From an academic point of view, there is a growing interest in exploring the distinctive characteristics of these platforms compared to players in traditional industries as well as understanding how these characteristics can influence the competition between them. Some works have demonstrated that the business models of these platforms lead to a costs structure with much lower fixed and transaction costs and near-zero marginal costs as compared to players in traditional industries. This cost structure gives platforms the possibility to easily react when facing with high variability in customers’ demand and become a relevant threat for incumbents (Blal et al., 2018; Cusumano, 2015; Zervas et al., 2016). Some other studies focus on understanding the impact of sharing economy platforms on the market as a whole. In particular, some relevant aspects such as the impact on employment (Fang 2016; Sundararajan, 2016), regulation (Cohen and Sundararajan, 2015; Cannon and Summers, 2014) or environmental sustainability (Martin, 2016) have been recently studied.

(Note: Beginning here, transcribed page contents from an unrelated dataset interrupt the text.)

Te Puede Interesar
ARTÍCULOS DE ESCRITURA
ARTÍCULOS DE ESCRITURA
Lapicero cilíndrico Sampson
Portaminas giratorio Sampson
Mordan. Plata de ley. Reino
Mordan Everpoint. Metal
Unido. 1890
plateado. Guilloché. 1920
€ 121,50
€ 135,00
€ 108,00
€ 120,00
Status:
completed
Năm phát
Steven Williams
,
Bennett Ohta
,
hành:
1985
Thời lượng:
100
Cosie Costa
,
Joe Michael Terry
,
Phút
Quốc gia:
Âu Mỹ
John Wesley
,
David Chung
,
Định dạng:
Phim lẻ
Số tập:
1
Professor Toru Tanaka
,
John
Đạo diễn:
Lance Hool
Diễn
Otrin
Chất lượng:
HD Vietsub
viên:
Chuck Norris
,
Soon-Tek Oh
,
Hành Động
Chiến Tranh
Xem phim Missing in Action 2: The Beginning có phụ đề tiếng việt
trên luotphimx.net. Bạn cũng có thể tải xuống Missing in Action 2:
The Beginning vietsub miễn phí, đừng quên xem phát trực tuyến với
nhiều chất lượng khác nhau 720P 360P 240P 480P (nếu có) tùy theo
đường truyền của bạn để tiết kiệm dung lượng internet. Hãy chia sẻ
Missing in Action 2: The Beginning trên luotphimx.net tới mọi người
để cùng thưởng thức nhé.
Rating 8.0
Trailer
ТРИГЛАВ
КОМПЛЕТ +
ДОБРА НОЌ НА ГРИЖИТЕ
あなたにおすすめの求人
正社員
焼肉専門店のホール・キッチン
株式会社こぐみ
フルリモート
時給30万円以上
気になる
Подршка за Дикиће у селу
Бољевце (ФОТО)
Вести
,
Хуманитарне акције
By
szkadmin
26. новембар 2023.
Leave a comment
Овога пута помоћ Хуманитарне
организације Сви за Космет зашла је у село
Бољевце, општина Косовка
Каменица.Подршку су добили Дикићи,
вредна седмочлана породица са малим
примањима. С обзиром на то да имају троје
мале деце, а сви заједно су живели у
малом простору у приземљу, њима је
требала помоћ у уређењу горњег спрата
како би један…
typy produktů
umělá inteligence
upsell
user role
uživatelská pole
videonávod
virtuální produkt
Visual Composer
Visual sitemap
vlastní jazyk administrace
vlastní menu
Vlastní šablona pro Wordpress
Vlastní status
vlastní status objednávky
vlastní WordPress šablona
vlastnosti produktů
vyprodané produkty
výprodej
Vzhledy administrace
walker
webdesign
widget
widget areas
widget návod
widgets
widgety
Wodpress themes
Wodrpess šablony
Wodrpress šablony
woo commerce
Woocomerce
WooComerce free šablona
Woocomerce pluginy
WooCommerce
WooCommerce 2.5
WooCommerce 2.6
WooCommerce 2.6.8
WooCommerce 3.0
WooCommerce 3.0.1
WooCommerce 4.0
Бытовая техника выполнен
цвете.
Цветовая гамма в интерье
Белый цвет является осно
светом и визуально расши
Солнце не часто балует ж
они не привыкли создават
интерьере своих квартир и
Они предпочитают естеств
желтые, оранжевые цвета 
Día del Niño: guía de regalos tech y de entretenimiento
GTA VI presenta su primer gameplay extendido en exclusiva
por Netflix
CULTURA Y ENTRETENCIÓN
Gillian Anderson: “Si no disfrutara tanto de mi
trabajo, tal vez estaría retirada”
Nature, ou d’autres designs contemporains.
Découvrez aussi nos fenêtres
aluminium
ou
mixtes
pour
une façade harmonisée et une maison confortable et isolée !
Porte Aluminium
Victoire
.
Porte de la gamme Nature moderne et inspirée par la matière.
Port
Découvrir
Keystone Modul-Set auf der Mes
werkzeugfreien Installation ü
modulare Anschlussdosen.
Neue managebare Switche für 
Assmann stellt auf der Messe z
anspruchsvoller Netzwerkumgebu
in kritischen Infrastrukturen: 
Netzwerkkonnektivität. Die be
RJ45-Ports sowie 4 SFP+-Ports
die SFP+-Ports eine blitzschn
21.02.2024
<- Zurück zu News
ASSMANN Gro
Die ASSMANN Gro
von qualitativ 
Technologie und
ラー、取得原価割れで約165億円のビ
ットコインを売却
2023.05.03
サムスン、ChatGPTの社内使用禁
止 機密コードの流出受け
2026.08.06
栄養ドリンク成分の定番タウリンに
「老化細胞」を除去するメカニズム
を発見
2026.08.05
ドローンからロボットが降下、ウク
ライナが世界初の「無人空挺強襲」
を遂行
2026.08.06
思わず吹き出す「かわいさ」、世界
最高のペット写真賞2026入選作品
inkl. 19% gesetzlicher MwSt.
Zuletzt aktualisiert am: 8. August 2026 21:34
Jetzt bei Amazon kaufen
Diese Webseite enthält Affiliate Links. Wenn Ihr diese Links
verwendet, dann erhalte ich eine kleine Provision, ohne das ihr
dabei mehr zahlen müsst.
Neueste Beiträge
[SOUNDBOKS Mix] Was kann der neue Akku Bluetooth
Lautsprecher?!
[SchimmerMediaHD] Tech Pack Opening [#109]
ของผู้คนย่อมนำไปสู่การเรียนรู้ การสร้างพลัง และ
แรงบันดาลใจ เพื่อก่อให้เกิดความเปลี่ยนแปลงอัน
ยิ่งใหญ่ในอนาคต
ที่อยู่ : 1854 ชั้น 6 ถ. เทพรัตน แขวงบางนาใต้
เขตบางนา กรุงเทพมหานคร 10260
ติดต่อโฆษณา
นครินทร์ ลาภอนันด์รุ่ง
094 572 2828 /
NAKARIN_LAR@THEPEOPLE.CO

Beside initial studies (see next state-of-the-art section for greater detail), much work needs to be done to fully understand the dynamics and the impact entailed by multi-sided platforms in general, and peer-to-peer platforms specifically. With this track, we aim at improving the understanding of the effects of the sharing economy, as well as that of online multi-sided platforms in general, on traditional industries across multiple aspects encompassing operational and strategic decisions, quality issues and environmental consequences, technological and business model innovation, provider and user behavior, inter-firm strategic interactions, organizational issues, profitability, welfare, and employment. Hence, we are interested in theoretical, conceptual and empirical works that provide new insights to open the black box of how these platforms are reshaping traditional industries, markets, and society as a whole across the above multiple aspects.
Keywords
Sharing economy; online multi-sided platforms; peer-to-peer platforms.
Track 11: Sustainable Business Models & Circular Economy
Corresponding organizer
Davide Chiaroni
Politecnico di Milano
davide.chiaroni@polimi.it
Short description of the proposed track
Circular Economy has become increasingly debated at business and practitioners’ level, claiming for profound changes in managerial and organizational practices of firms in using energy, materials and resources, and reducing the environmental impacts of their activities. Circular Economy principles claims for firms to develop, manufacture, distribute but also retrieve products (Geng et al., 2013; Murray et al., 2015).
Most of literature contributions, also in managerial journals, so far discusses Circular Economy adopting a micro (i.e. people, e.g. in Mylan et al., 2016) or macro (i.e. policy makers, e.g. in Geng et al., 2009) approach. As a result, we have a number of guidelines and policies for guiding governments and policymakers to the benefits of Circular Economy, but we still lack consolidated managerial guidelines that push firms towards the implementation of this paradigm. In other words, a meso-approach that takes into account the firm as a unit of analysis still requires more theoretical and empirical effort. Moreover, the linkages between Circular Economy and Sustainability at company level requires a further investigation to understand whether and how these concepts overlap and where are the key point of distinction.
With this call for paper, we solicit members of AiIG to examine the role of Circular Economy in firms’ business models, by leveraging the different perspectives that characterize our community, i.e. business model design & innovation, sustainability, technology-based entrepreneurship, performance measurement, supply chain management.
Keywords
Circular Economy, Sustainable Business Models, Circular Business Models, Sustainable Supply Chain, Circular Economy Indicators, Digital Technologies for Circular Economy, Circular Start-Ups.